Auch Schulzke bestätigte heute diese unterschiedlichen Darstellungen. Immer wieder versicherte er:
"Ich kann mich erinnern, dass das, was Herr Mousli gesagt hat, auch so protokolliert wurde." Aber
warum widerspricht sich der Kronzeuge? Hat es diese angeblichen Geldtransaktion mit "RZ-
Relevanz" vielleicht nie gegeben? Ist das Geld eventuell für ganz andere Zwecke verwendet worden?

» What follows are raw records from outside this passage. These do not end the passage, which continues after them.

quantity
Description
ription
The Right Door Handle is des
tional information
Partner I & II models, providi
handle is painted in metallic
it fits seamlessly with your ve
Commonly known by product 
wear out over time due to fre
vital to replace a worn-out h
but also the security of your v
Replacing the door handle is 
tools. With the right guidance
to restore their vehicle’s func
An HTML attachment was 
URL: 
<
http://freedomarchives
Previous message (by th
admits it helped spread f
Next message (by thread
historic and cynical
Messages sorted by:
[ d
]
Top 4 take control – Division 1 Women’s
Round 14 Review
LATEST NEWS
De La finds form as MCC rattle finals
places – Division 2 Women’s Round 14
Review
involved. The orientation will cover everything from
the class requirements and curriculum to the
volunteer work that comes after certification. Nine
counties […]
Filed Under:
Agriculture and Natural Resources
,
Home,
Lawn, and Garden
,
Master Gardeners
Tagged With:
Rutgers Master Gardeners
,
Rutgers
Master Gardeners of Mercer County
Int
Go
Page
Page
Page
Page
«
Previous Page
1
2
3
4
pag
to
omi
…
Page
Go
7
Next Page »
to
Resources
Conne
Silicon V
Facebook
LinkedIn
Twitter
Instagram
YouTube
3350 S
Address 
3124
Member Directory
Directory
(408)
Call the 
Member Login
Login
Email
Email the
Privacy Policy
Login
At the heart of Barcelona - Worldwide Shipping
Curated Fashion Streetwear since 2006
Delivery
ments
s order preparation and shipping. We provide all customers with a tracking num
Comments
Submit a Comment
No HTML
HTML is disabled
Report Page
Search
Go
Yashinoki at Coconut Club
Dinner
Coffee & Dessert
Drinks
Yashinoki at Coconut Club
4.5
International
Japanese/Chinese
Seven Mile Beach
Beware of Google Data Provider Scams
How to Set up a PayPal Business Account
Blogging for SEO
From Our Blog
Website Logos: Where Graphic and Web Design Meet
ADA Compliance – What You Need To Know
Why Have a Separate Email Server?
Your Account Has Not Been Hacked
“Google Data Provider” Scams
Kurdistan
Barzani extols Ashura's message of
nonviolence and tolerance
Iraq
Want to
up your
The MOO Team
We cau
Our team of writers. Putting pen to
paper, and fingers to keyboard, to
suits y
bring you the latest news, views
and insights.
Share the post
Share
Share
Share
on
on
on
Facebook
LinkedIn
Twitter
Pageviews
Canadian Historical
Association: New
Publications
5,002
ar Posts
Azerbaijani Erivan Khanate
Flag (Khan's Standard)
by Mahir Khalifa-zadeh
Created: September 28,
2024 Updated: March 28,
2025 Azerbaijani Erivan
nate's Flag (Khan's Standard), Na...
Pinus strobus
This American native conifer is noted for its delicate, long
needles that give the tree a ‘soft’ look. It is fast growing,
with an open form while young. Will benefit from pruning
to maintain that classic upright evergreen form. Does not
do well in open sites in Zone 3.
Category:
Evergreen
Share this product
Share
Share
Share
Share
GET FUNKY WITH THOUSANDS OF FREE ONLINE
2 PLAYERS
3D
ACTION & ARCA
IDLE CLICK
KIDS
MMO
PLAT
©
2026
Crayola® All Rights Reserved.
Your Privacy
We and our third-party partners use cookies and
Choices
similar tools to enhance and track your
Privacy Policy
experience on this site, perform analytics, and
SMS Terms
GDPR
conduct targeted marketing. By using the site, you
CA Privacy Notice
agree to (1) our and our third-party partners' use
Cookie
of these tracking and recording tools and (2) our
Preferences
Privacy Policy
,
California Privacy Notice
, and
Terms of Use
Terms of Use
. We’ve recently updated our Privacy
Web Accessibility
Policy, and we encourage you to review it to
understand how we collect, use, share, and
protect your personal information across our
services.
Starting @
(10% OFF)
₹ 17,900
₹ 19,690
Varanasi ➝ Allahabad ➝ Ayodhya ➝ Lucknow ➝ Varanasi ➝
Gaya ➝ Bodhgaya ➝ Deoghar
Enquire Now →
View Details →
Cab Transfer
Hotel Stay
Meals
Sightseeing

Karmen T., über deren Konto die Geldgeschäfte Mouslis zu dieser Zeit abgewickelt wurde, sagte
jedenfalls in einer Vernehmung im Juli 1999: "Mir ist heute nur noch erinnerlich, dass Tarek dieses
verbliebene Guthaben (also 125.000 DM, nachdem Mousli 25.000 DM für eine Geschäftseinlage für
sein Sportstudio Snoops bar abgehoben hat) in ca. einem Monat verbraucht hat."